Solid Converter PDF is document reconstruction software from Solid Documents which converts PDF files to editable formats. Originally released for the Microsoft Windows operating system, a Mac OS X version was released in 2010. The current versions are Solid Converter PDF 9.0 for Windows and Solid PDF to Word for Mac 2.1. The same technology used by the product's Solid Framework SDK is licensed by Adobe for Acrobat X.

==History==
By the second version's release in early 2004, Solid Converter PDF was noted for its focus on editing and recapturing content from previously-inaccessible PDF files. The release of v4 in May 2008 introduced a transition away from its original wizard interface to a WYSIWYG user interface, allowing for direct editing of PDFs. In December 2010, release of version 7 included several product feature enhancements including table editing and workflow improvements, recover text markup, extract PDF to .csv, and selective conversion.
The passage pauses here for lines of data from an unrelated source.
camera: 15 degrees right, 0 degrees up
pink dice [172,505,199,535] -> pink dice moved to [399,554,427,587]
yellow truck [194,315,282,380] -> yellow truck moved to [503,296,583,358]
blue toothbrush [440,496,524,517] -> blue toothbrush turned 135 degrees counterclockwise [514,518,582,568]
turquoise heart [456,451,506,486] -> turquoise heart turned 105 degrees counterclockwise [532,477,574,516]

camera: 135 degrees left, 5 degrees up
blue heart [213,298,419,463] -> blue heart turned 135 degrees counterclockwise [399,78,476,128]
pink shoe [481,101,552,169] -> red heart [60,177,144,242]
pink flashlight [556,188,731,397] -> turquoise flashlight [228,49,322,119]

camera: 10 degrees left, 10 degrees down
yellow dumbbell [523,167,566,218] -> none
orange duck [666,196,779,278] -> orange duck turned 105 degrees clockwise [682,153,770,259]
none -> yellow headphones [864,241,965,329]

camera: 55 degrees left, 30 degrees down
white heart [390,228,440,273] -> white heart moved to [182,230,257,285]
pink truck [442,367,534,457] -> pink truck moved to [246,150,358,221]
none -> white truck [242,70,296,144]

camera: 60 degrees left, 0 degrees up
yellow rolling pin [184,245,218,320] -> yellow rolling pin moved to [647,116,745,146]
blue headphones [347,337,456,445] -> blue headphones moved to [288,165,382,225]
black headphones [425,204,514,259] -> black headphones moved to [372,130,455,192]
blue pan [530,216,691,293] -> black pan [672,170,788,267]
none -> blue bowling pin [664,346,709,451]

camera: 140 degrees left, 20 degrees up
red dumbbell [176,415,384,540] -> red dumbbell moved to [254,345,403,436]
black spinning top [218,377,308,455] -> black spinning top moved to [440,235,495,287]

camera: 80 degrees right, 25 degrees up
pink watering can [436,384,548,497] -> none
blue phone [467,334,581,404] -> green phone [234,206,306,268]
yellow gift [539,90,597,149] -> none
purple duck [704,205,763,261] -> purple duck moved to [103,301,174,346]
Version 8.0 released in early 2013 includes a simplified user interface and a Microsoft Word ribbon add-in which allows users to quickly access the scan to Word feature. Relying on multi-core processors, performance has been improved for batch file conversions and time intensive OCR. Focusing on feature integration and conversion improvements, version 9.0 released in June 2014 adds data recovery from scanned PDFs into Microsoft Excel.

==Features==
Solid Converter PDF's supported conversion formats include Microsoft Word .docx and .doc, .rtf, Microsoft Excel .xlsx, .xml, Microsoft PowerPoint .pptx, .html and .txt. Besides converting PDF files to document file formats for editing, users may also edit PDFs directly in the program. It preserves the original layout and formatting during conversion and emphasizes a simple, easy-to-use interface. Other features include table recovery, hyperlink detection, adding watermarks, rearranging pages, and PDF creation. Version 7 no longer requires Microsoft Office to be installed to convert to Office Open XML formats. Version 9.0 includes conversion improvements, legacy driver support, integrated features, and less comples XML output.

==Mac OS X version==
Solid Documents released Solid PDF to Word for Mac, its first product for the Mac OS X operating system, in April 2010, and an updated version was released in November 2014 to include support for OS X 10.10 (Yosemite). It has many of the same features as Solid Converter PDF including conversion to Word and Excel formats, page layout preservation, OCR, and batch conversion. Unlike the Windows version, Solid PDF to Word is able to convert to iWork Pages format and utilizes an Open File dialog interface (similar to early Solid Converter PDF incarnations) instead of the full WYSIWYG editor. System requirements include Mac OS X v10.7 or later and iWork to convert to .pages format.